When pulumi starts executing createLambdaFunction it will analyze the JavaScript function code and will see that it uses the ‘obj’ value. At that point in time it will use whatever the value is currently to serialize over. So, in the first example, it will serialize the value { a: 1, b: 2 }, even though right after executing createLambdaFunction the program code will update that value to { a: 3, b: 4}. In the second example, the code will see the { a: 3, b: 4 } value and will serialize that into the ‘run time’ code.

Notes:

  1. there are subtleties here with Promise-like values. When pulumi encounters a Promise value that it needs to serialize into the code for a Lambda, it will actually await that Promise. During that await, ‘node’ can then execute more of the program application code. This means that later code may execute which then changes a value which is captured by the JavaScript function. If pulumi then serialized that value after serializing the Promise, then it may see the mutated value.

So, in the following code:

let obj = { a: 1, b: 2 };
let pr = new Promise((resolve, reject) => { /*...*/ });

const lambda: aws.lambda.Function = serverless.function.createLambdaFunction("mylambda", 
    () => {
        console.log(pr);
        console.log(obj);
    });

obj = { a: 3, b: 4 };

it may be the case that the value { a: 1, b: 2} or { a: 3, b: 4} is serialized depending on the order that things are serialized in. As above, it is highly recommended to not mutate values that are captured especially in the presence of asynchronously executing code.

Customizing the Cloud Lambda Produced from a JavaScript Function

By default, Pulumi will generate a Cloud Lambda for a given JavaScript function with reasonable defaults for many configurable properties. For example, values are picked to define the default roles and permissions for the Lambda, the timeout it should have, how much memory it can use, which version of the Node runtime to use, and so on and so forth. If these defaults are not desirable, any or all of them can be overridden by supplying desired values. For example:

// Only let this Lambda run for a minute before forcefully terminating it.
const options: serverless.function.FunctionOptions = { timeout: 60 };

const lambda: aws.lambda.Function = serverless.function.createLambdaFunction("mylambda", 
    (input: MyInputType) => {
        // your code here ...
        return someOutput;
    }, options);

When calling APIs that allow callbacks to be passed in, customization can be provided like so:

// Only let this Lambda run for a minute before forcefully terminating it.
const options: serverless.function.FunctionOptions = { timeout: 60 };

serverless.s3.onObjectCreated("mytrigger", bucket, 
    serverless.function.createLambdaFunction("mylambda" (eventInfo) => {
       for (const record of eventInfo.Records) {
           // process each record we're notified about.
    }, options));

In other words, the Lambda will first be created with appropriate values overridden. Then that Lambda itself can be passed in as the code to run for the specific API.

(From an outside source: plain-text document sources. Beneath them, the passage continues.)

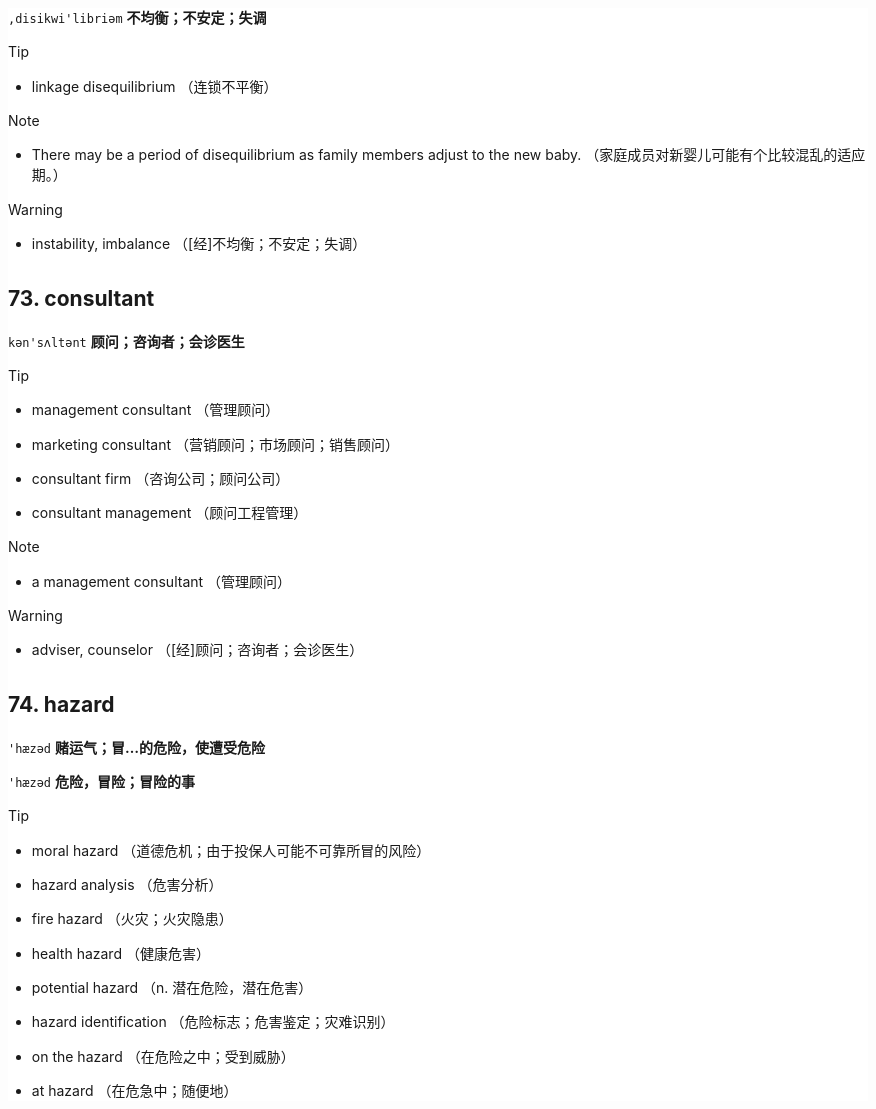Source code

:`,disikwi'libriəm`  **不均衡；不安定；失调**

> [!TIP]
>
> - linkage disequilibrium （连锁不平衡）
>

> [!NOTE]
>
> - There may be a period of disequilibrium as family members adjust to the new baby. （家庭成员对新婴儿可能有个比较混乱的适应期。）
>

> [!WARNING]
>
> - instability, imbalance （[经]不均衡；不安定；失调）
>

## 73. consultant

`kən'sʌltənt`  **顾问；咨询者；会诊医生**

> [!TIP]
>
> - management consultant （管理顾问）
>
> - marketing consultant （营销顾问；市场顾问；销售顾问）
>
> - consultant firm （咨询公司；顾问公司）
>
> - consultant management （顾问工程管理）
>

> [!NOTE]
>
> - a management consultant （管理顾问）
>

> [!WARNING]
>
> - adviser, counselor （[经]顾问；咨询者；会诊医生）
>

## 74. hazard

`'hæzəd`  **赌运气；冒…的危险，使遭受危险**

`'hæzəd`  **危险，冒险；冒险的事**

> [!TIP]
>
> - moral hazard （道德危机；由于投保人可能不可靠所冒的风险）
>
> - hazard analysis （危害分析）
>
> - fire hazard （火灾；火灾隐患）
>
> - health hazard （健康危害）
>
> - potential hazard （n. 潜在危险，潜在危害）
>
> - hazard identification （危险标志；危害鉴定；灾难识别）
>
> - on the hazard （在危险之中；受到威胁）
>
> - at hazard （在危急中；随便地）
>
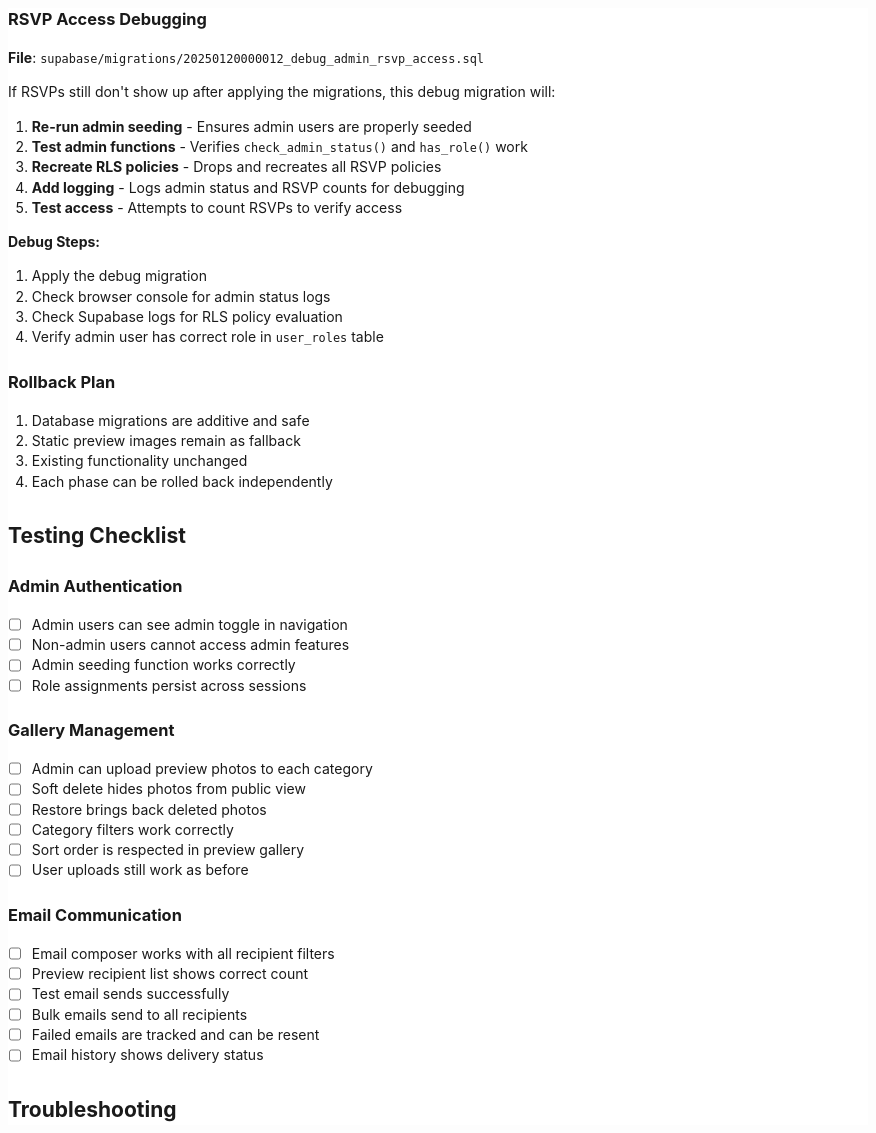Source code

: ### RSVP Access Debugging

**File**: `supabase/migrations/20250120000012_debug_admin_rsvp_access.sql`

If RSVPs still don't show up after applying the migrations, this debug migration will:

1. **Re-run admin seeding** - Ensures admin users are properly seeded
2. **Test admin functions** - Verifies `check_admin_status()` and `has_role()` work
3. **Recreate RLS policies** - Drops and recreates all RSVP policies
4. **Add logging** - Logs admin status and RSVP counts for debugging
5. **Test access** - Attempts to count RSVPs to verify access

**Debug Steps:**
1. Apply the debug migration
2. Check browser console for admin status logs
3. Check Supabase logs for RLS policy evaluation
4. Verify admin user has correct role in `user_roles` table

### Rollback Plan
1. Database migrations are additive and safe
2. Static preview images remain as fallback
3. Existing functionality unchanged
4. Each phase can be rolled back independently

## Testing Checklist

### Admin Authentication
- [ ] Admin users can see admin toggle in navigation
- [ ] Non-admin users cannot access admin features
- [ ] Admin seeding function works correctly
- [ ] Role assignments persist across sessions

### Gallery Management
- [ ] Admin can upload preview photos to each category
- [ ] Soft delete hides photos from public view
- [ ] Restore brings back deleted photos
- [ ] Category filters work correctly
- [ ] Sort order is respected in preview gallery
- [ ] User uploads still work as before

### Email Communication
- [ ] Email composer works with all recipient filters
- [ ] Preview recipient list shows correct count
- [ ] Test email sends successfully
- [ ] Bulk emails send to all recipients
- [ ] Failed emails are tracked and can be resent
- [ ] Email history shows delivery status

## Troubleshooting
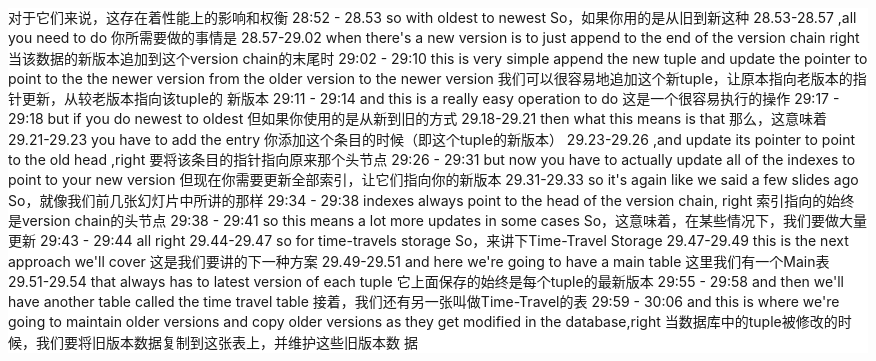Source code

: 对于它们来说，这存在着性能上的影响和权衡
28:52 - 28.53
so with oldest to newest
So，如果你⽤的是从旧到新这种
28.53-28.57
,all you need to do
你所需要做的事情是
28.57-29.02
when there's a new version is to just append to the end of the version chain right
当该数据的新版本追加到这个version chain的末尾时
29:02 - 29:10
this is very simple append the new tuple and update the pointer to point to the the newer
version from the older version to the newer version
我们可以很容易地追加这个新tuple，让原本指向⽼版本的指针更新，从较⽼版本指向该tuple的
新版本
29:11 - 29:14
and this is a really easy operation to do
这是⼀个很容易执⾏的操作
29:17 - 29:18
but if you do newest to oldest
但如果你使⽤的是从新到旧的⽅式
29.18-29.21
then what this means is that
那么，这意味着
29.21-29.23
you have to add the entry
你添加这个条⽬的时候（即这个tuple的新版本）
29.23-29.26
,and update its pointer to point to the old head ,right
要将该条⽬的指针指向原来那个头节点
29:26 - 29:31
but now you have to actually update all of the indexes to point to your new version
但现在你需要更新全部索引，让它们指向你的新版本
29.31-29.33
so it's again like we said a few slides ago
So，就像我们前⼏张幻灯⽚中所讲的那样
29:34 - 29:38
indexes always point to the head of the version chain, right
索引指向的始终是version chain的头节点
29:38 - 29:41
so this means a lot more updates in some cases
So，这意味着，在某些情况下，我们要做⼤量更新
29:43 - 29:44
all right
29.44-29.47
so for time-travels storage
So，来讲下Time-Travel Storage
29.47-29.49
this is the next approach we'll cover
这是我们要讲的下⼀种⽅案
29.49-29.51
and here we're going to have a main table
这⾥我们有⼀个Main表
29.51-29.54
that always has to latest version of each tuple
它上⾯保存的始终是每个tuple的最新版本
29:55 - 29:58
and then we'll have another table called the time travel table
接着，我们还有另⼀张叫做Time-Travel的表
29:59 - 30:06
and this is where we're going to maintain older versions and copy older versions as they
get modified in the database,right
当数据库中的tuple被修改的时候，我们要将旧版本数据复制到这张表上，并维护这些旧版本数
据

Determining the Appropriate node_modules Packages to include with a Lambda

Because a Pulumi application contains both ‘deployment time’ code and ‘run time’ code, it is necessary for the program’s package.json definition to have a dependencies section which specifies all necessary packages needed for both execution times. When pulumi and produces an Lambda from a user-provided function, it will transitively include all packages specified in that dependencies section in the final uploaded Lambda.

Notes:

  1. pulumi will not include @pulumi/... packages with the Lambda. These packages exist solely to provide ‘deployment time’ functionality, and do not contain any code that can work properly at ‘run time’. They are automatically stripped from a Lambda both to prevent accidently usage, as well as to help reduce the size of the uploaded Lambda.

AWS-Specific Notes:

  1. It is optional to specify a reference to “aws-sdk” in your package.json. AWS always includes this package with Lambdas, and so it is not necessary to explicitly include it yourself.